In 2021, “practice confusion” (translation: incompetence) by DHHS contributed to the deaths of four kids. “At the writing of this report,” Alberi said, “the Department is working to determine the best way to implement safety science in Maine.”

Weren’t they supposed to have already done that?

Apparently not. The ombudsman’s 2022 report found the department was still struggling with “practice issues,” which is a polite way of saying it hadn’t resolved the major problems identified in previous reports. Training for frontline workers was still inadequate, and supervisors weren’t paying attention to what those caseworkers were telling them about children’s safety.

Now it’s 2023, and there’s a fresh report on how DHHS is responding.
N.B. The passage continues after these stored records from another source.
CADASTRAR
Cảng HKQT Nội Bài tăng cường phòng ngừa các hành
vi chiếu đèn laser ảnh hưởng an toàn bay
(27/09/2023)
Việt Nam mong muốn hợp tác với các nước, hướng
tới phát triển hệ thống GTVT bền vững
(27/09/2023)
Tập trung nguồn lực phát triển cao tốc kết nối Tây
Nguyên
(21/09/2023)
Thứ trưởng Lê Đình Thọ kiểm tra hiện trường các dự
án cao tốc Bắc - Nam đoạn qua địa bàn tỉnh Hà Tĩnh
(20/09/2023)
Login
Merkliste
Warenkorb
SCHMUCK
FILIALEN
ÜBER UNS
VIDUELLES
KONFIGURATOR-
Or not responding. Mostly, the latter. Alberi found a “downward trend in child welfare practice.” More than half the cases her office reviewed had “substantial issues” and “increasingly there are cases and situations where the department had sufficient facts to determine that the child was unsafe but did not recognize the risk to the children and act accordingly.”

Speaking of not acting accordingly, Gov. Janet Mills proposed next to nothing in her new budget to address these issues, Meanwhile, the chairman of the Legislature’s Health and Human Services Committee, state Sen. Joe Baldacci of Bangor, told the Portland Press Herald the next step should be more oversight. “What we really need,” Baldacci said, “is an independent office that will bring accountability to the system.”

Isn’t that what the ombudsman does?

Uh, yeah, but Alberi can’t subpoena records, and Baldacci’s new inspector general would be able to do that. And with those documents in hand we’d be able to determine all the stuff the ombudsman has been telling us for years is still true.

In the meantime, we can hope not too many more kids die.

There’s a more practical solution, but it’s one that’s fiercely opposed by Mills and her ilk: Remove the child welfare office from DHHS. Set it up as a separate cabinet-level department. Fire all the bureaucrats who’ve been running it. Rebuild it with a real focus on kids’ safety.

Anything less won’t work. As Bill Diamond, a former state senator who’s starting a foundation to advocate for child welfare (full disclosure: my wife serves on his board), told the Press Herald, “The child protection system is broken. It’s just absolutely broken. The state doesn’t really protect children. Their words are hollow because things just keep getting worse.”